#### Task details
Lines with the word "periodo" in them are the ones to copy from the records.

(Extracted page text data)
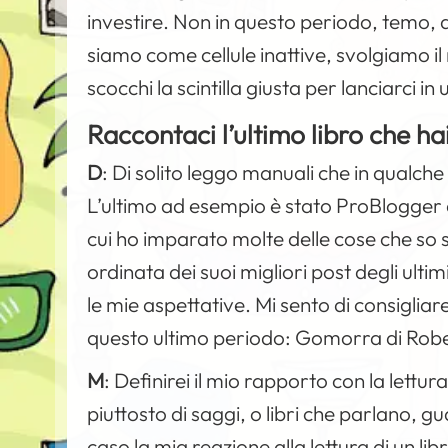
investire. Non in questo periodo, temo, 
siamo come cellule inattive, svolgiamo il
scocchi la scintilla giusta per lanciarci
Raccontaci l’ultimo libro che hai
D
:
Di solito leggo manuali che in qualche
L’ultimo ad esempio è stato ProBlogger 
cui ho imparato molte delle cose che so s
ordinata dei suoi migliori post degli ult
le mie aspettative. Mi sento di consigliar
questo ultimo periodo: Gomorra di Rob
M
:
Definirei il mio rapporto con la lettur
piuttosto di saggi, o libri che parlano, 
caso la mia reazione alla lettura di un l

#### Task answer
investire. Non in questo periodo, temo, 
questo ultimo periodo: Gomorra di Rob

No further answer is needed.